Mark C. Taylor on the Kantian Architectonic of the University

By ‘the University’ let us understand the Modern university, for which, as the story goes, the plan was laid out in 1798 by Immanuel Kant, put into practice by Wilhelm von Humboldt with the founding of the University of Berlin in 1810, and exported to the US with the founding of Johns Hopkins University in 1876. I note this right away to attempt to inoculate myself from the reckless charge that I, like Mark Taylor, am ignorant of the fact that universities, where people such as Adam Smith taught, existed before Kant. Having hung out with Professor Taylor for the past 5 days, I can absolutely confirm that he’s not absolutely wrong about absolutely everything. Absolution, absolutely, at least from me.

Let’s pick up the story where we left off — or at least where we began: with Kant. In two public lectures he gave this week, the first on “Three Kinds of Philosophy” and the second on “Restructuring Higher Education,” Kant was key.

On Tuesday Taylor described Kant as in some sense the father of all three kinds of philosophy: (1) the scientific (figured by Hegel, though traced through analytic philosophy), (2) the artistic (figured by Kierkegaard, though traced through Continental philosophy), and (3) the neither/nor, in-between (figured by the Kant of the Critique of Judgment, a.k.a., Third Critique, though traced almost imperceptibly through postmodernism).

On Thursday Taylor traced the conceptual roots of the Modern university to Kant’s Conflict of the Faculties, arguing that Kant’s higher faculty is conceptually linked to Kant’s Second Critique (of Practical Reason), while the lower faculty of philosophy is linked to Kant’s First Critique (of Pure Reason). The crisis of the Modern university is associated, at least in part, with the fact that those of us in the lower faculty of philosophy (and that includes basically all the disciplines in which one can be granted a Doctor of Philosophy degree) tend still to resist any sort of instrumental justification for our research (we pursue knowledge for the sake of knowledge and worship at the feet of the idol of intrinsic value — in this, we all follow Aristotle, though Stanley Fish is today’s high priest of irrelevance). The higher faculties (which would include today’s professional schools, such as those in Law or Business), on the other hand, are concerned precisely with the practical, instrumental value of knowledge. This schism, along with the division of labor that Kant champions, leads to the mass production of PhDs who pursue more and more knowledge about less and less. Taylor then argued for a postmodern restructuring of the university as a network of interconnecting webs of cooperation rather than autonomous silos of competitors who wall themselves off from each other and the world.

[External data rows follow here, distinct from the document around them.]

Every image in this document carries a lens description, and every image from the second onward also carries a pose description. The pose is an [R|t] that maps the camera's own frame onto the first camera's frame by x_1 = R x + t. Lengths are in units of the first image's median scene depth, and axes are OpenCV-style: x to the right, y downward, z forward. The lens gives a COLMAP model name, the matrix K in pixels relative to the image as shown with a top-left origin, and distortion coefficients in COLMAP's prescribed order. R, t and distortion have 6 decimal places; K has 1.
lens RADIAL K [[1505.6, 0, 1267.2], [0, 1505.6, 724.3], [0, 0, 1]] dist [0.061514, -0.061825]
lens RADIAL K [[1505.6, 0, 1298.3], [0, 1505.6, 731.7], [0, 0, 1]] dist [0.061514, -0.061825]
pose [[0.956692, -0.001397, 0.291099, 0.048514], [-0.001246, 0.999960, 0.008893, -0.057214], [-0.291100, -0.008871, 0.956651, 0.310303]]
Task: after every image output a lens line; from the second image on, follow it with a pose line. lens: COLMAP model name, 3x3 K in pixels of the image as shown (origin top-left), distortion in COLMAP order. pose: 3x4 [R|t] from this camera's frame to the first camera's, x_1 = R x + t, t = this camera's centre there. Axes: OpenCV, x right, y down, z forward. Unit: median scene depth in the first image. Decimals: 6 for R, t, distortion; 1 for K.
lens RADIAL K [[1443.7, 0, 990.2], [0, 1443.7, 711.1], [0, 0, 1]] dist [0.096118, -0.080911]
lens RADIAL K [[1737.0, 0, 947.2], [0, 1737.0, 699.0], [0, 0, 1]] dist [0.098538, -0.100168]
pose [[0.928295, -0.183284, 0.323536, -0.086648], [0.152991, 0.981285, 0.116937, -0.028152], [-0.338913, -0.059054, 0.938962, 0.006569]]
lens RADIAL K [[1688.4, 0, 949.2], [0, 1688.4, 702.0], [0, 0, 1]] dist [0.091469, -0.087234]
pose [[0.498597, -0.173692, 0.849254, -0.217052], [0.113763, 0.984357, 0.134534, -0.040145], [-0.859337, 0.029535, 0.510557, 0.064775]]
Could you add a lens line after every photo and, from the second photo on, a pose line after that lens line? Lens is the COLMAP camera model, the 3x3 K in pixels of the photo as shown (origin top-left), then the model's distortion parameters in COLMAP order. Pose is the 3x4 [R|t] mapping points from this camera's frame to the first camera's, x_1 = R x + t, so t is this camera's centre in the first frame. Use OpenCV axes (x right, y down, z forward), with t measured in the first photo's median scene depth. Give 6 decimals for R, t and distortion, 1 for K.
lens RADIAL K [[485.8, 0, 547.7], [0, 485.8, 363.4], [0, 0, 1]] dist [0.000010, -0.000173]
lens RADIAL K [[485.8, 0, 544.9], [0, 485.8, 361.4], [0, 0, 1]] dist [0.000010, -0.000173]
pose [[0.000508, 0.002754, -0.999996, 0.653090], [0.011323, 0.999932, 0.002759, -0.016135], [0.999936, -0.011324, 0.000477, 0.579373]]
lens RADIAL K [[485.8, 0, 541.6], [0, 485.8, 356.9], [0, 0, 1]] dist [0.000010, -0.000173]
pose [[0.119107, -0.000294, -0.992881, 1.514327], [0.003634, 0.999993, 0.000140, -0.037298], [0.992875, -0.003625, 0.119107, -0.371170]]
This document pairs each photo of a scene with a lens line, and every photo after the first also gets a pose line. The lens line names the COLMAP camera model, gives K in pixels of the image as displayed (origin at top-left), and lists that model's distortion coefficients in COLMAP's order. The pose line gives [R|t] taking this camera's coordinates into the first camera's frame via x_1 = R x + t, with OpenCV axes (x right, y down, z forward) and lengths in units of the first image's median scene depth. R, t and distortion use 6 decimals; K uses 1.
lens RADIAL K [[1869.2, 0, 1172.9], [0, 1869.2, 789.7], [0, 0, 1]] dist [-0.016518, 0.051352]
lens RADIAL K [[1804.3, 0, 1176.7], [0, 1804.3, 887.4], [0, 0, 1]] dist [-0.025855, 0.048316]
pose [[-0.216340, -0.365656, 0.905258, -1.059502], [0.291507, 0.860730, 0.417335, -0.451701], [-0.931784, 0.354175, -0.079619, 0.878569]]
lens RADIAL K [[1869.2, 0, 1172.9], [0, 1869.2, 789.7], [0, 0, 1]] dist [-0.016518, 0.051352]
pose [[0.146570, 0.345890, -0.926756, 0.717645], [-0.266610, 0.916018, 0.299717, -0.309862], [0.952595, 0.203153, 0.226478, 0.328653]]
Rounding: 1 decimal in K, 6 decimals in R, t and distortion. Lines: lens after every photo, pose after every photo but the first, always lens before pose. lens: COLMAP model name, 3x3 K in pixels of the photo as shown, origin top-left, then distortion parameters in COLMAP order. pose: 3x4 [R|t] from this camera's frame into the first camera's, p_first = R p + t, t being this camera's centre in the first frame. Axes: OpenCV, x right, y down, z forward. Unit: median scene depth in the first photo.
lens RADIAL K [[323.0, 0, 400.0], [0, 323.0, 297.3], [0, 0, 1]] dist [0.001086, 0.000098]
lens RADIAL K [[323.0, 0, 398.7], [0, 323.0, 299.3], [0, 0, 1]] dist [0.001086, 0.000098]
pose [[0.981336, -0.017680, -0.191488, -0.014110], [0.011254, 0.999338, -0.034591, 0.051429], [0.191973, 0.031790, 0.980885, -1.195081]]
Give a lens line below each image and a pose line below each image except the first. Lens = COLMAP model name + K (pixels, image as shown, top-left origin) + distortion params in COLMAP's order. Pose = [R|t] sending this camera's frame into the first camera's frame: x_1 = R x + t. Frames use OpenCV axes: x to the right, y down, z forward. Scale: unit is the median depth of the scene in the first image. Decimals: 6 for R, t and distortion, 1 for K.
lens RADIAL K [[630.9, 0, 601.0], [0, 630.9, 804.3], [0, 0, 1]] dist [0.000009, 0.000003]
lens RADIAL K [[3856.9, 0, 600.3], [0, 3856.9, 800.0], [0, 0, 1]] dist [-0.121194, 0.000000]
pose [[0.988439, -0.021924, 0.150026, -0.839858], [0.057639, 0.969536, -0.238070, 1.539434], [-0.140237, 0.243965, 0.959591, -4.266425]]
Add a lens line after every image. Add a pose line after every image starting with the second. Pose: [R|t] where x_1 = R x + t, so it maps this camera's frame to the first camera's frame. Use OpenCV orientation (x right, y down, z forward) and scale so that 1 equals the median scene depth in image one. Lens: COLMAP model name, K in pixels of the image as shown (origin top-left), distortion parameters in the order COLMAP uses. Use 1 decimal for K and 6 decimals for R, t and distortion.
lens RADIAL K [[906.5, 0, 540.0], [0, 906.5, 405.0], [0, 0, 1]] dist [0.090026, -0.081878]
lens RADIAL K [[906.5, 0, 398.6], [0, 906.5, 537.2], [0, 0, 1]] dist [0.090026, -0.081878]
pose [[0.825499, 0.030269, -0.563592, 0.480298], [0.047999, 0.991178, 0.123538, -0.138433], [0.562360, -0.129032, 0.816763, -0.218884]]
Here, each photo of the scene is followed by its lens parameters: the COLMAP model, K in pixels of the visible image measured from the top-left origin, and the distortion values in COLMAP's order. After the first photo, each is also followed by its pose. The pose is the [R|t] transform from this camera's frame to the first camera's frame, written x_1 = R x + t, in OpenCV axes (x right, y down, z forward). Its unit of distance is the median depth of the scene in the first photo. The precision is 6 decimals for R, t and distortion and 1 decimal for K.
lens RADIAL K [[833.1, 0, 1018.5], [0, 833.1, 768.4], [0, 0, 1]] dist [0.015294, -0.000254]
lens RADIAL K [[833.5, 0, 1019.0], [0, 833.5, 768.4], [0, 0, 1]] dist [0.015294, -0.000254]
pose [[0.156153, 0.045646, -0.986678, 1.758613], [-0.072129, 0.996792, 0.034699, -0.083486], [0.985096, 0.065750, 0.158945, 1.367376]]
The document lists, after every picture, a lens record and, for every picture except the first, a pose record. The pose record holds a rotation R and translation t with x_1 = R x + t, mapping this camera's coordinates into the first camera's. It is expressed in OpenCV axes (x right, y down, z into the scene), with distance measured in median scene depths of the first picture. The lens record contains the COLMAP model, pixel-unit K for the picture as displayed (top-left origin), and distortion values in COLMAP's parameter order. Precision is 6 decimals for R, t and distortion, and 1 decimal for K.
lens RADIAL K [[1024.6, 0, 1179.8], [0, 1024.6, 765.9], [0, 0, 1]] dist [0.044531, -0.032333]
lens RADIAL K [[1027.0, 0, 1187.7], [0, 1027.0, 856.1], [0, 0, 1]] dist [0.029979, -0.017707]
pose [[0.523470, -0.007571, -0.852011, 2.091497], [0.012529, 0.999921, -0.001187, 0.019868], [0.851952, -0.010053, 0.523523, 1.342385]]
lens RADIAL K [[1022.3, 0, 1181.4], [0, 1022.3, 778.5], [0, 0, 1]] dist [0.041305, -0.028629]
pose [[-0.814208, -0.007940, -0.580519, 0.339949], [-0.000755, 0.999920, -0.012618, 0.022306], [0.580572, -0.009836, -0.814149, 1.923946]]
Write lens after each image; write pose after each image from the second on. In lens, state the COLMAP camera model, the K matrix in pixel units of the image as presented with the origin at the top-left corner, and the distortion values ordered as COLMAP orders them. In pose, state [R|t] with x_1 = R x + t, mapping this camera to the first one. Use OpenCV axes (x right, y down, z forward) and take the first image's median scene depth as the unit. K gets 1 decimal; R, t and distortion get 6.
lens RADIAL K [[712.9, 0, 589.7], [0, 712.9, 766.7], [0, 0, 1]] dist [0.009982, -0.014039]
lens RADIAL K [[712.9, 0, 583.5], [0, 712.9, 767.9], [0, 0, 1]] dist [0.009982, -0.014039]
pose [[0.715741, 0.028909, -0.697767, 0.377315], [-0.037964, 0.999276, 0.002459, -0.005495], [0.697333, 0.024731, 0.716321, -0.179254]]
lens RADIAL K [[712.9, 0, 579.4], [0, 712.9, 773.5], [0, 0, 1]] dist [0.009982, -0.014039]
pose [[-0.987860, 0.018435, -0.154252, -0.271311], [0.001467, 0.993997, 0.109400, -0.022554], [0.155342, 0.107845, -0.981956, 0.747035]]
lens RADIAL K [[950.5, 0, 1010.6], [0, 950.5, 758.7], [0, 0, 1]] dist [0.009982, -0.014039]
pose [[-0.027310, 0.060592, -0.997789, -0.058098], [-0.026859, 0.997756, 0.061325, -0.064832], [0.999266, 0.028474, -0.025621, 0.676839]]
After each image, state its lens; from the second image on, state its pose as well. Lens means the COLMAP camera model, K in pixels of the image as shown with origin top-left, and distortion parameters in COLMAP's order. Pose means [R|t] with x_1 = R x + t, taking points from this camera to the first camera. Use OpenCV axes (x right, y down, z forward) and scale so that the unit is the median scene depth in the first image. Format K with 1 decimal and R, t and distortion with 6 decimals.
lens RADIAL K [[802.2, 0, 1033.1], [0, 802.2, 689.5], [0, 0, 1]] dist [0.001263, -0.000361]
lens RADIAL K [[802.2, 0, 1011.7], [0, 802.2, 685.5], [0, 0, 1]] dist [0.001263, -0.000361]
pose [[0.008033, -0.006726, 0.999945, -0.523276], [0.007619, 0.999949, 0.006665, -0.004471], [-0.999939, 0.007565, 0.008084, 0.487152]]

Throughout both lectures Taylor suggested that the two talks were themselves related to each other — though he mostly left us to make the connection. Here’s how I would do it.

First, I would modify the description of the three kinds of philosophy, as follows. It’s not so much that we have a scientific/analytic kind, an artistic/Continental kind, and something that’s neither scientific nor artistic. Sure, that makes a certain sense, and it’s consistent with what I take to be at least a key element in several versions of the story of the analytic/Continental philosophy divide: that it’s really about the relative value each side places on science and philosophy, with the analysts valuing science more highly (philosophical naturalism) and the Continentals valuing philosophy more highly (constructivism).

Suppose, however, that the real divide in philosophy is neither analytic nor Continental. Suppose, instead, that the salient divide in philosophy is between those scholars who value philosophy for the sake of philosophy (to the exclusion of its practical relevance, a la Stanley Fish) and those philosopher who seek (a la Marx) to change the world. We could then think of the first type of philosophers as those who might gravitate toward Kant’s First Critique — they value the True, the pursuit of knowledge for its own sake, pure science, theoretical significance, and so forth. The second type of philosophers would be those who would gravitate toward Kant’s Second Critique — they value the Good, justice, the pursuit of knowledge for its practical employment in solving real-world problems, applied science, practical relevance, and so forth. This division of the first two types of philosophy actually makes Taylor’s appeal to Kant’s Third Critique more interesting. If modernity is something like the struggle between these two grand narratives (reason in its theoretical employment and reason in its practical employment — or theory and practice, for short), then the appeal to Kant’s Third Critique as a sort of third type of philosophy navigating between the first and second types, seeking rules, making indeterminate judgments, valuing the Beautiful (and the Sublime!) — well that has postmodernism a la Lyotard written all over it!

It also allows us to connect Taylor’s first and second lectures. The problem with the Modern university as designed by Kant is that it institutionalizes the split between the first two types of philosophy, which we now see are not just two types of folks within the discipline of philosophy, but rather two attitudes toward knowledge production (one theoretical, one practical). The Conflict of the Faculties instantiates an incomplete architectonic of the university — there is no Middle Faculty (of Judgment) to chart the course between the practical (higher) and theoretical (lower) faculties.

‘Interdisciplinarity’ is the placeholder for this missing faculty.